All calibration efforts are bundled in the model_training_and_calibration/Final_calibration.ipynb
notebook. The parameters obtained in optimisation are added in this repository in the data/Zwalm_PDM_parmeters
folder.
The ml_observation_operator/data_exploration.ipynb
explores the relations between features and targets. Next, the three inverse observation operators notebooks can be run, which will automatically download the trained models/hyperparameters results from the corresponding Zenodo repository for faster execution:
ml_observation_operator/simple_models.ipynb
: notebook with all the inverse observation operators models that are not neural networks.ml_observation_operator/ANN.ipynb
: notebook which covers the multilayer perceptron structure.ml_observation_operator/LSTM.ipynb
: notebook which covers the long short-term memory network.
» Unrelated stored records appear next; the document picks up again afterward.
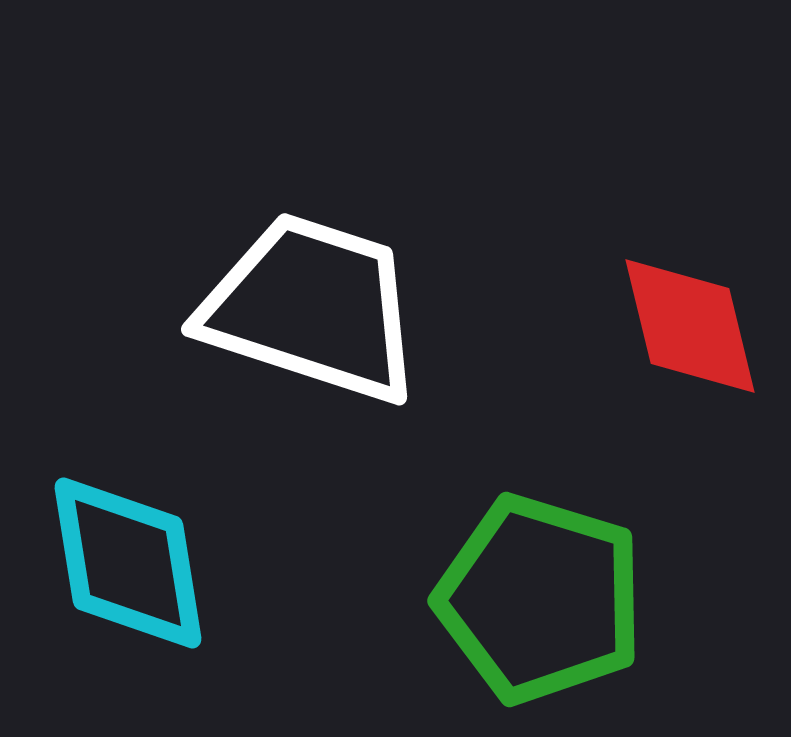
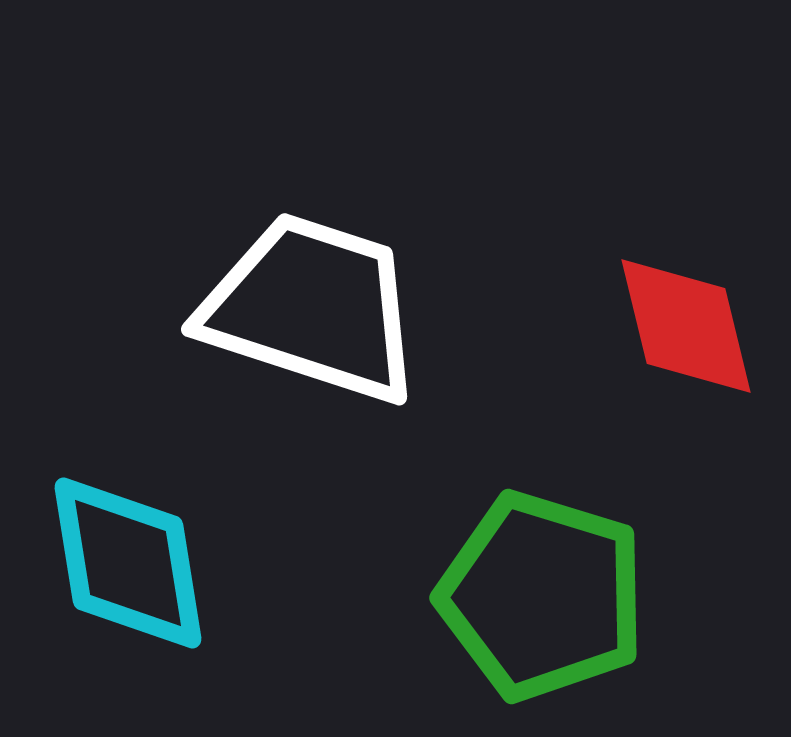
red diamond: moved 4 px left
green pentagon: moved 2 px right, 3 px up
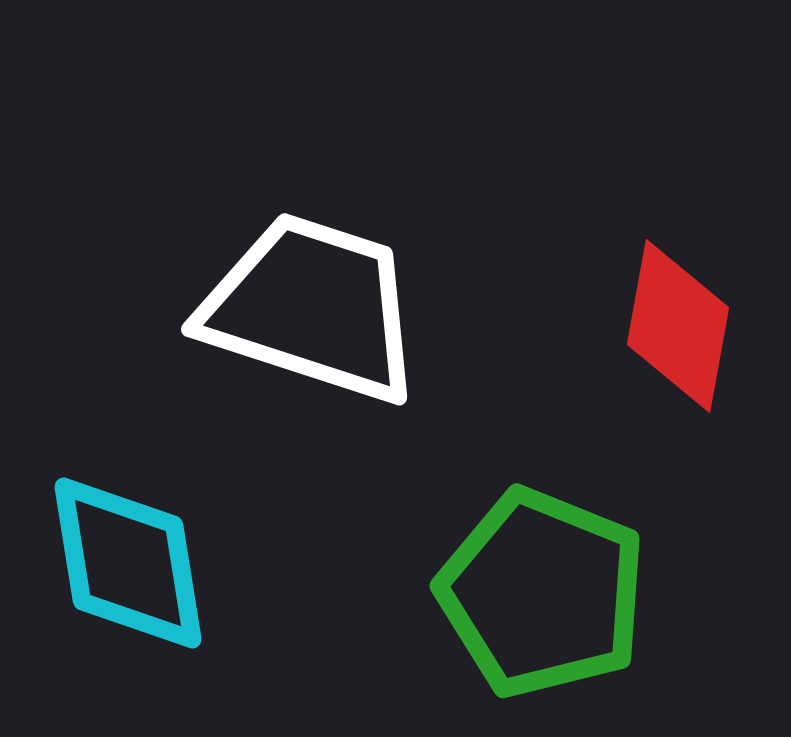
red diamond: moved 8 px left; rotated 24 degrees clockwise
green pentagon: moved 3 px up; rotated 5 degrees clockwise
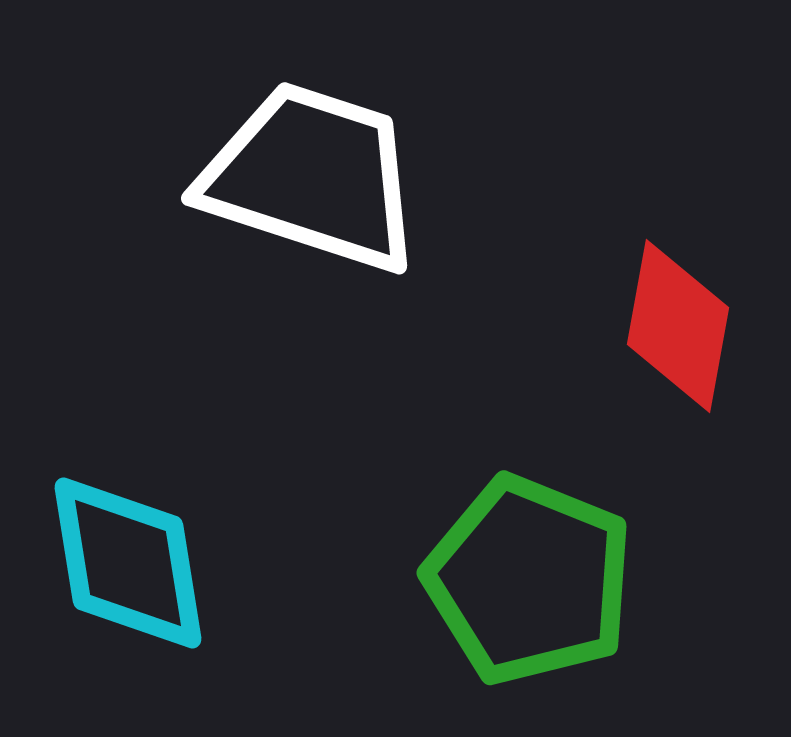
white trapezoid: moved 131 px up
green pentagon: moved 13 px left, 13 px up
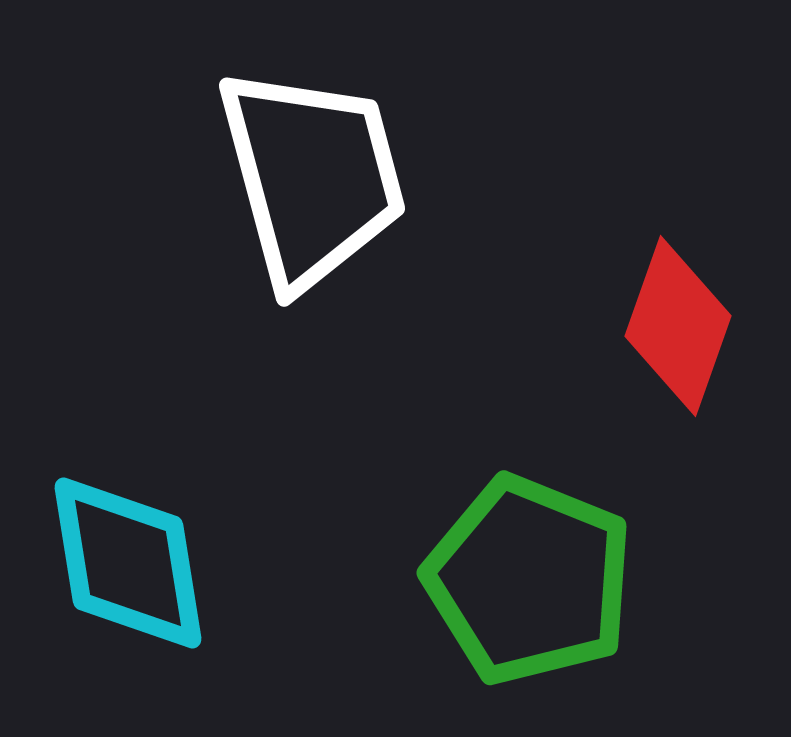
white trapezoid: rotated 57 degrees clockwise
red diamond: rotated 9 degrees clockwise
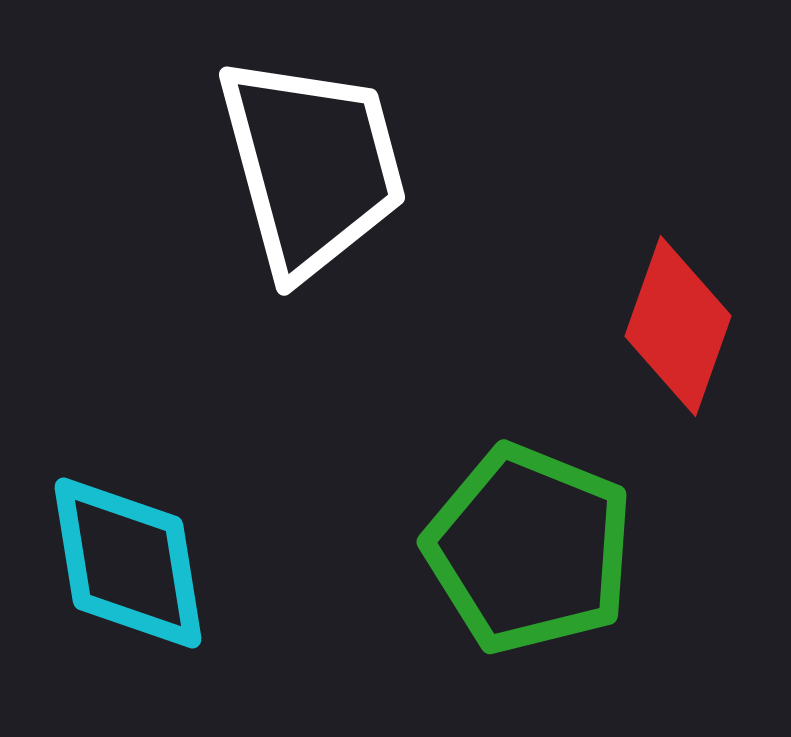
white trapezoid: moved 11 px up
green pentagon: moved 31 px up
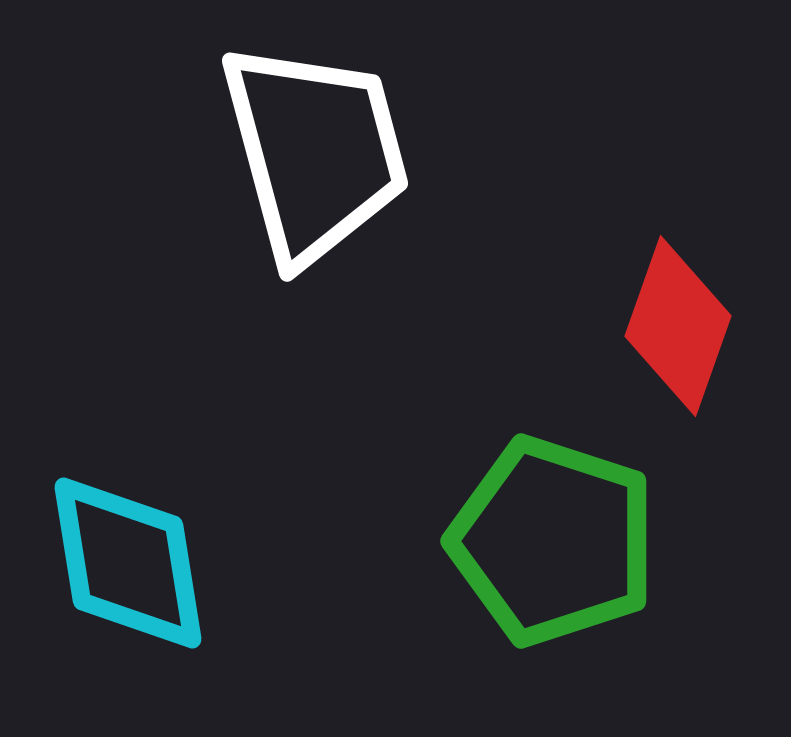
white trapezoid: moved 3 px right, 14 px up
green pentagon: moved 24 px right, 8 px up; rotated 4 degrees counterclockwise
The notebook for this final chapter is data_assimilation/Newtonian_nudging.ipynb
.
The five different Zenodo repositories related to this dissertation are summarised here:
- Minimal dataset: contains the data that was not retrieved through the the pywaterinfo or OpenEO API, which are the Vlaamse hydrografische atlas, the land use map and the shapefile of the catchment.
- pywaterinfo dataset: all the data retrieved through the pywaterinfo API.
- OpenEO dataset: the SAR and LAI data retrieved through the OpenEO API.
- Preprocessed dataset: the time series resulting from processing the OpenEO and pywaterinfo datasets.
- Inverse observation operator dataset: dataset containing trained models and results of hyperparameter tuning.